> **抜粋**:

開胸手術中の麻酔薬の免疫修飾効果

Immunomodulatory Effects of Anesthetics during Thoracic Surgery
Anesthesiology Research and PracticeVolume 2011, Article ID 317410, 6 pages

・開胸手術中の片肺換気(OLV)は、肺胞細胞の損傷と炎症誘発性メディエイター放出を誘導するかもしれない。本研究では、プロポフォールとイソフルラン麻酔が開胸手術中の肺胞および全身の免疫修飾に及ぼす効果を評価すべく計画された。

・開胸手術を受ける50人の成人患者は無作為に、プロポフォール(n=25)またはイソフルラン(n=25)麻酔を受けるよう割付けされた。 主要転帰項目はインターロイキン-8(IL-8)と腫瘍壊死因子-α(TNF-α)とした一方で、副次転帰項目は、マロンジアルデヒド(MDA)、過酸素化物ジスムターゼ(SOD)の肺胞・血漿濃度、肺胞アルブミン濃度と細胞数の変化とした。

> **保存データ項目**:
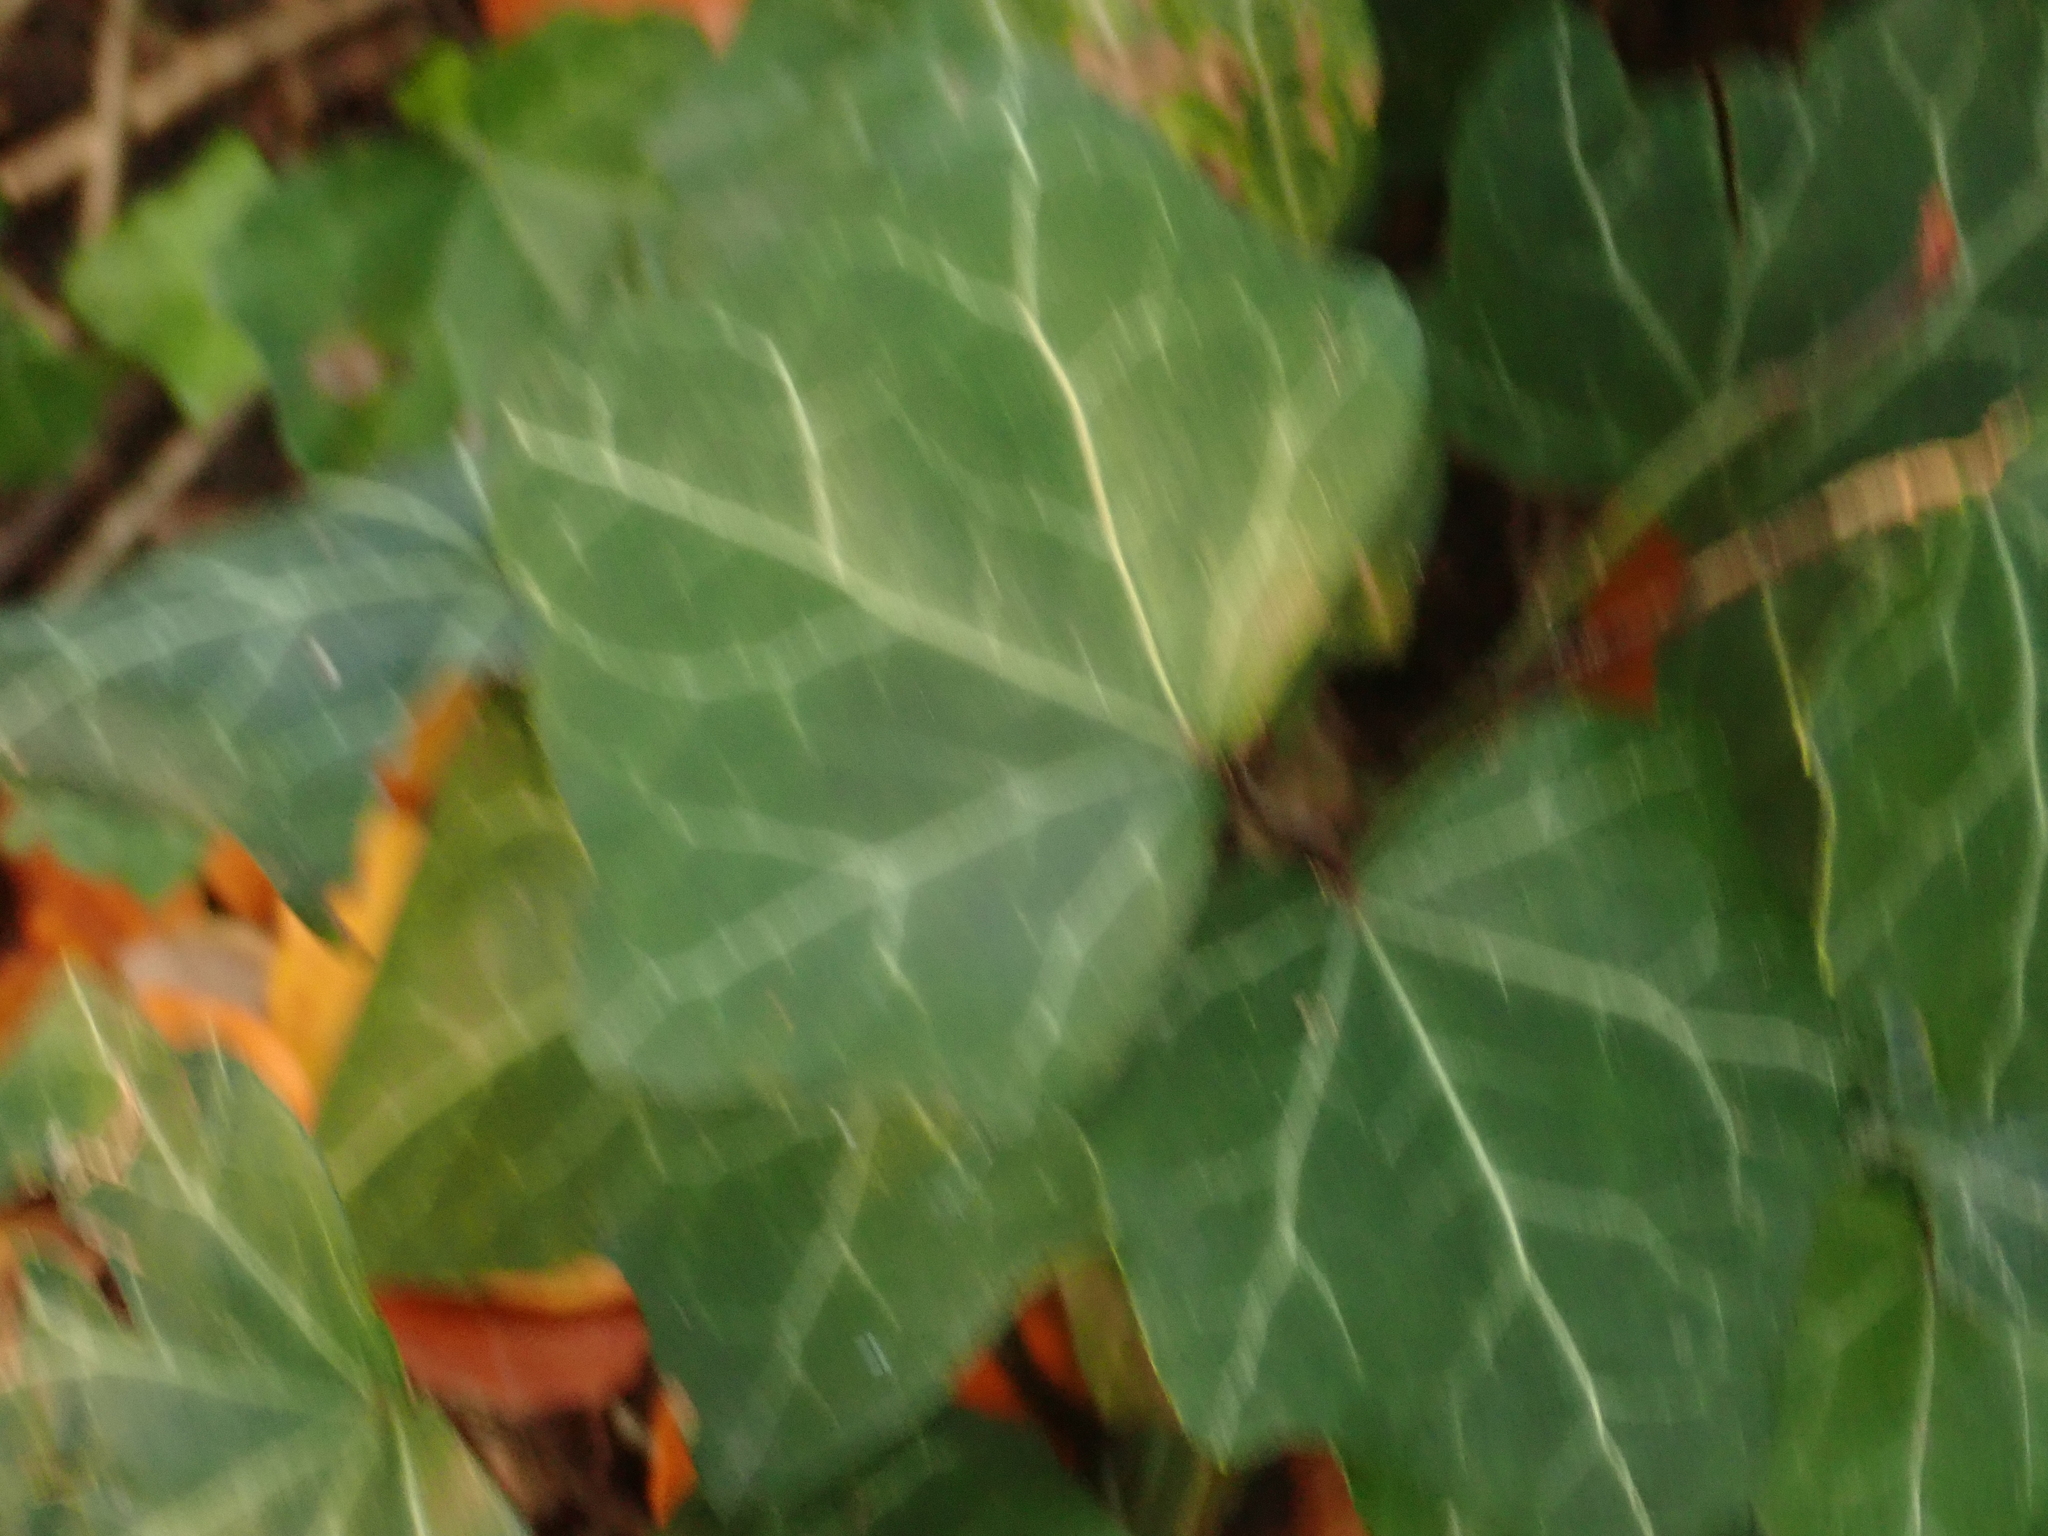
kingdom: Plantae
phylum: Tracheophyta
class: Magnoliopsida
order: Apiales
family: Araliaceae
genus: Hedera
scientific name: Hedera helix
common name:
* * *
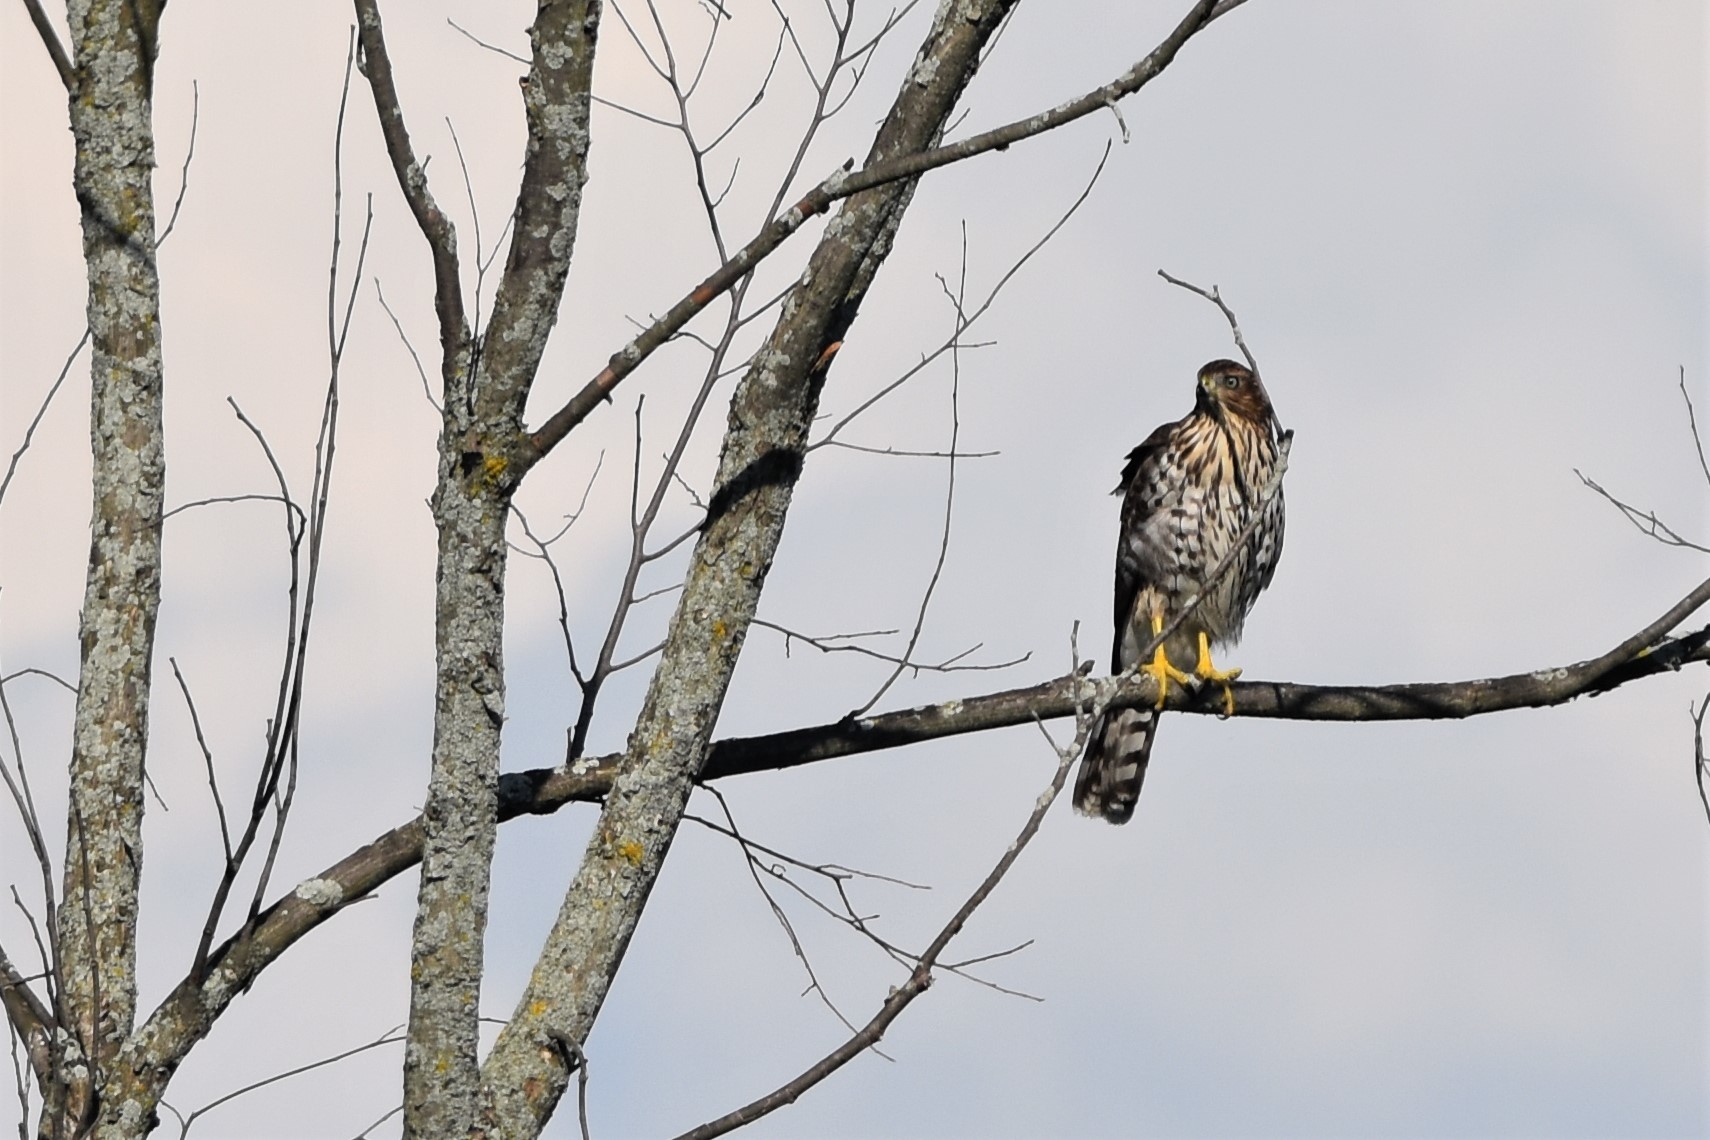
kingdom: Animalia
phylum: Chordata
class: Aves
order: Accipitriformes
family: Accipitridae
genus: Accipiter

> **設問**:
A – 開胸手術中の麻酔薬に関する抜粋のうち、「Immunomodulatory Effects of」から「ン濃度と細胞数の変化とした。」までを両端も含めて書き写し、その際「イソフルラン」を「セボフルラン」に改めること。
B – 開胸手術中の麻酔薬に関する抜粋をもとに、次の問いに答えること。
(i) 開胸手術中の片肺換気は何を誘導するかもしれないとされているか。
(ii) 研究に参加した成人患者は何人で、それぞれの麻酔にいずれの方法で何人ずつ割付けされたか。
(iii) 主要転帰項目とされたのは何か。
C – 開胸手術中の麻酔薬に関する抜粋の最後の文の後を引き継ぎ、続きを書くこと。

> **解答**:
A –
Immunomodulatory Effects of Anesthetics during Thoracic Surgery
Anesthesiology Research and PracticeVolume 2011, Article ID 317410, 6 pages

・開胸手術中の片肺換気(OLV)は、肺胞細胞の損傷と炎症誘発性メディエイター放出を誘導するかもしれない。本研究では、プロポフォールとセボフルラン麻酔が開胸手術中の肺胞および全身の免疫修飾に及ぼす効果を評価すべく計画された。

・開胸手術を受ける50人の成人患者は無作為に、プロポフォール(n=25)またはセボフルラン(n=25)麻酔を受けるよう割付けされた。 主要転帰項目はインターロイキン-8(IL-8)と腫瘍壊死因子-α(TNF-α)とした一方で、副次転帰項目は、マロンジアルデヒド(MDA)、過酸素化物ジスムターゼ(SOD)の肺胞・血漿濃度、肺胞アルブミン濃度と細胞数の変化とした。

B –
(i) 肺胞細胞の損傷と炎症誘発性メディエイター放出。
(ii) 50人で、無作為にプロポフォールに25人、イソフルランに25人が割付けされた。
(iii) インターロイキン-8(IL-8)と腫瘍壊死因子-α(TNF-α)。

C –
・IL-8とTNF-αの肺胞および血漿濃度はイソフルラン群で有意に低かったが、MDAの肺胞および血漿濃度はプロポフォール群で有意に低かった。肺胞および血漿SOD値は、プロポフォール群で有意に増加したのに対し、イソフルラン群では有意な変化を示さなかった。さらにまた、イソフルラン群患者では、肺胞アルブミン濃度と細胞数が有意に低かった。

・イソフルランは開胸手術中に、OLVに関連した炎症反応を低下させ、癌患者のような炎症誘発性サイトカインが高値であることが予測される患者群では、プロポフォールよりも好ましいかもしれない。

[!]:最近こういう論文が多いなあ。揮発麻酔薬は抗炎症、細胞保護的に作用する。上行性網様体賦活系当たりにしか作用しないプロポフォールに対し、全身の細胞レベルで作用する揮発麻酔薬。「覚醒の質」を取るか、「臓器保護」の実を取るか。